* REQUEST A
Summarize the pull request thread in two sentences.
* REQUEST B
From the pull request thread, repeat the passage from "kkraus14 · 2025-10-02T00:56:51Z" up to and including "releasing it outwards?".

(Beginning of TEXT UNDER STUDY)

Internal implementation: Many calls to Python bindings of driver APIs are now lowered to their Cython counterparts, though the change is not made exhaustively and can be followed up in future PRs. The selection of the cu12/cu13 extension modules is done at the import time.
CI: We build cuda.core wheels against two CUDA major versions, and use a script to merge the payloads. Only the final wheel is stored and used in the test stage (and can be released as before using the release workflow); the cu12/cu13 wheels are thrown away after the merge.
- PIP_FIND_LINKS is the key to allow building against the local, unreleased cuda.bindings wheels

Checklist

New or existing tests cover these changes.
The documentation is up to date with these changes.

copy-pr-bot · 2025-09-28T23:01:02Z

This pull request requires additional validation before any workflows can run on NVIDIA's runners.

Pull request vetters can view their responsibilities here.

Contributors can view more details about this message here.

leofang · 2025-09-28T23:01:42Z

/ok to test 277a5b7

leofang · 2025-09-28T23:10:50Z

/ok to test 0b945cb

leofang · 2025-09-28T23:26:59Z

/ok to test 8a636e5

leofang · 2025-09-28T23:45:13Z

/ok to test fbe9325

leofang · 2025-09-29T00:03:23Z

/ok to test d3c7877

leofang · 2025-09-29T00:11:51Z

/ok to test a59e7c0

leofang · 2025-09-29T00:24:29Z

/ok to test 37fe7eb

leofang · 2025-10-01T23:24:42Z

/ok to test 473f8f2

kkraus14 · 2025-10-02T00:56:51Z

@leofang given the scope of this change, I think we should consider punting this until after the 0.4.0 release. That way we can kick the tires a bit on it in development before releasing it outwards?

(End of TEXT UNDER STUDY)
(Beginning of DATA FOR ANALYSIS)

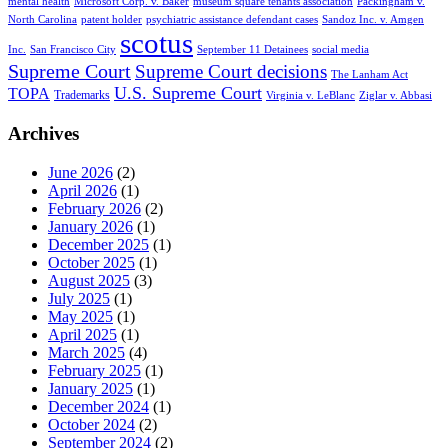
mental health
Microsoft Corp. v. Baker
museum square tenants association
Packingham v.
North Carolina
patent holder
psychiatric assistance defendant cases
Sandoz Inc. v. Amgen
scotus
Inc.
San Francisco City
September 11 Detainees
social media
Supreme Court
Supreme Court decisions
The Lanham Act
U.S. Supreme Court
TOPA
Trademarks
Virginia v. LeBlanc
Ziglar v. Abbasi
Archives
June 2026
(2)
April 2026
(1)
February 2026
(2)
January 2026
(1)
December 2025
(1)
October 2025
(1)
August 2025
(3)
July 2025
(1)
May 2025
(1)
April 2025
(1)
March 2025
(4)
February 2025
(1)
January 2025
(1)
December 2024
(1)
October 2024
(2)
September 2024
(2)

(End of DATA FOR ANALYSIS)

* EXERCISE RESPONSE A
The change routes many calls to the Python bindings of driver APIs through their Cython counterparts and picks the cu12 or cu13 extension modules at import time. In CI, cuda.core wheels are built against two CUDA major versions and merged into a single wheel for testing and release, and one participant suggests postponing the change until after the 0.4.0 release.

* EXERCISE RESPONSE B
kkraus14 · 2025-10-02T00:56:51Z

@leofang given the scope of this change, I think we should consider punting this until after the 0.4.0 release. That way we can kick the tires a bit on it in development before releasing it outwards?